À Assamaka, aux confins du Niger, le désert n’est plus seulement une étendue de sable : il est devenu le théâtre d’un drame humain silencieux. Depuis plus de deux mois, des dizaines de jeunes migrants guinéens, refoulés d’Algérie, y survivent dans des conditions extrêmes, sans assistance réelle, suspendus à l’attente d’un geste de leur pays d’origine.
Conduits par les autorités algériennes jusqu’à la frontière nigérienne, ces migrants ont été abandonnés à Assamaka, localité de la région d’Agadez devenue, malgré elle, un point de chute pour les refoulés du Maghreb. Là, en plein désert, le temps s’étire et l’espoir s’effrite. Certains y sont bloqués depuis deux mois, d’autres depuis trois, livrés à eux-mêmes sous un soleil implacable.
Joint par VisionGuinee, Mamoudou Diallo, l’un d’eux, décrit une situation qui frôle l’insoutenable. Manque de nourriture, absence d’hygiène, maladies non prises en charge : le quotidien se résume à la survie. « Difficilement, on arrive à manger. On ne se lave presque pas. Malgré tout, nous restons unis », confie-t-il, la voix chargée de fatigue et de détresse. Autour de lui, des jeunes malades, affaiblis, coincés dans un no man’s land où les frontières semblent plus fermées que les consciences.
Face à cette impasse, leur revendication est d’une simplicité désarmante : rentrer en Guinée. Pas de slogans, pas de revendications politiques, juste le droit de revenir au pays. L’appel est lancé directement au président de la République, le général Mamadi Doumbouya, ainsi qu’au ministre des Affaires étrangères, Morissanda Kouyaté. « Notre seule demande est de pouvoir rentrer au pays », insiste Mamoudou Diallo, au nom de tous.

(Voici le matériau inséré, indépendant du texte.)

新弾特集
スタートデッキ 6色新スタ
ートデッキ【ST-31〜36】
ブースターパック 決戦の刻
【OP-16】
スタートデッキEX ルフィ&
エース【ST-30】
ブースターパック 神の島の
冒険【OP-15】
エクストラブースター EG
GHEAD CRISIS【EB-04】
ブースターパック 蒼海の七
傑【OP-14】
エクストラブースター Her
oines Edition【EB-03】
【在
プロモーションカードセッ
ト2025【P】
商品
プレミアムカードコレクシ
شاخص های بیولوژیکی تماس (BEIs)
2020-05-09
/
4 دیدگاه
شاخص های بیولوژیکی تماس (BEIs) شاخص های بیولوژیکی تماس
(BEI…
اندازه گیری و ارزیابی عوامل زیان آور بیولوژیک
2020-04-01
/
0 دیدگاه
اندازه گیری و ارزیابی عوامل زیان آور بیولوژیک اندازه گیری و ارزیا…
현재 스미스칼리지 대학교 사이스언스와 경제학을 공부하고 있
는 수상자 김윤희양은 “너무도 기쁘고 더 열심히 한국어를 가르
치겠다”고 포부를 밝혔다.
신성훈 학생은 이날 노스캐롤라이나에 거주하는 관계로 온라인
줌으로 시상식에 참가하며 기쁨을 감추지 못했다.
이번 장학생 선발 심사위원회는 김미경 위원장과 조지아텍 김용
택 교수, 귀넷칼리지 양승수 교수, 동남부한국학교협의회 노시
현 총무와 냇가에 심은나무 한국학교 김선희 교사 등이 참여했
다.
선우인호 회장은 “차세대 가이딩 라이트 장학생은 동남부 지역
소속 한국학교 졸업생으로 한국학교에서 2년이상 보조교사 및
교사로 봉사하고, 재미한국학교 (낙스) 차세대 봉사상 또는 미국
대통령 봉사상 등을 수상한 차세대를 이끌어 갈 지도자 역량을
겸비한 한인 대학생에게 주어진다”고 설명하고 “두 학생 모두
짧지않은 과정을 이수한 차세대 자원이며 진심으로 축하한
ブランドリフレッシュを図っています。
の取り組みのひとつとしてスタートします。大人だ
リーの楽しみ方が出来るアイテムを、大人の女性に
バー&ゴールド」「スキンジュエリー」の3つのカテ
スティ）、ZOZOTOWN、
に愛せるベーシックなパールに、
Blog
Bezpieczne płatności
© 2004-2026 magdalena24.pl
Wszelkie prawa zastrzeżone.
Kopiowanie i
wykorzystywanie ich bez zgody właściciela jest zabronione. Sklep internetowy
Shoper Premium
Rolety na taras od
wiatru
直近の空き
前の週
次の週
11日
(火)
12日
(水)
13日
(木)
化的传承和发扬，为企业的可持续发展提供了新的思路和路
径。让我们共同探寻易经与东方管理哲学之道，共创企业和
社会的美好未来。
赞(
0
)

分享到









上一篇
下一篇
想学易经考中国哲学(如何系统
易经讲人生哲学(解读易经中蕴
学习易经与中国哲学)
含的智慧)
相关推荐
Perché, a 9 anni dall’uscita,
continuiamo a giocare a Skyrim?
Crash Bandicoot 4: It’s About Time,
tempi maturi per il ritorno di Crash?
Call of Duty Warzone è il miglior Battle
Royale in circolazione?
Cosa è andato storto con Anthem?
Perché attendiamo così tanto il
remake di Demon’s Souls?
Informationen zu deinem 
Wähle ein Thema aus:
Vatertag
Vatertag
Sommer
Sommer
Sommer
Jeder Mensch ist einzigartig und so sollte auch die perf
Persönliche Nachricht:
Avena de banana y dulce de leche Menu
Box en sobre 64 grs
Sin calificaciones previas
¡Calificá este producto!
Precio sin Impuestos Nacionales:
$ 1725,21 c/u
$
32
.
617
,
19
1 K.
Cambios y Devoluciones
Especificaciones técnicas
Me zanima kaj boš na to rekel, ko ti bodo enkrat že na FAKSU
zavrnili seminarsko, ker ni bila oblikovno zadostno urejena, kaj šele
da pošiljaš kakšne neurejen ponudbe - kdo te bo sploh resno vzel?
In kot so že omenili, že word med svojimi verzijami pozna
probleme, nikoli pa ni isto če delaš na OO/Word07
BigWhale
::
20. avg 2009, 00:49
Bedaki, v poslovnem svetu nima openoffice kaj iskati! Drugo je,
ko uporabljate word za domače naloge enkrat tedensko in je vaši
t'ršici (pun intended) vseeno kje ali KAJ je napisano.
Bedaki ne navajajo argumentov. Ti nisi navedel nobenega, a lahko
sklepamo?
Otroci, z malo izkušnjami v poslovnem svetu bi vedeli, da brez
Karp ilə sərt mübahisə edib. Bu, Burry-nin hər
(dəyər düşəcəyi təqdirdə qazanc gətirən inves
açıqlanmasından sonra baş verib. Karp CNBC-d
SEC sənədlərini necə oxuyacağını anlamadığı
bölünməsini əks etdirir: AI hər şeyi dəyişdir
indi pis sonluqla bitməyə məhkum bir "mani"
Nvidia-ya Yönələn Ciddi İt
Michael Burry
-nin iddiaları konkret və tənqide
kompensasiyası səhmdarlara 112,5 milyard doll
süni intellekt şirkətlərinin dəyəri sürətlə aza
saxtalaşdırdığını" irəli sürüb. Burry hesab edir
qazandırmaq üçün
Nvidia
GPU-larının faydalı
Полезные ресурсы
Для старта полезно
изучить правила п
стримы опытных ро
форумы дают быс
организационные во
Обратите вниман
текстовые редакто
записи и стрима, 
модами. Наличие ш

Cet appel n’est pas seulement celui de migrants en détresse. Il interroge la responsabilité de l’État guinéen envers ses ressortissants, même et surtout lorsque ceux-ci ont emprunté les chemins périlleux de l’exil. Il questionne aussi la solidarité nationale et le rôle des médias dans la mise en lumière de ces tragédies souvent reléguées aux marges de l’actualité.
À Assamaka, les jeunes guinéens n’attendent ni discours ni promesses. Ils attendent un rapatriement, un signe, une preuve que la République ne s’arrête pas à ses frontières. Chaque jour qui passe dans le désert rend ce silence plus lourd. Et l’urgence, plus criante.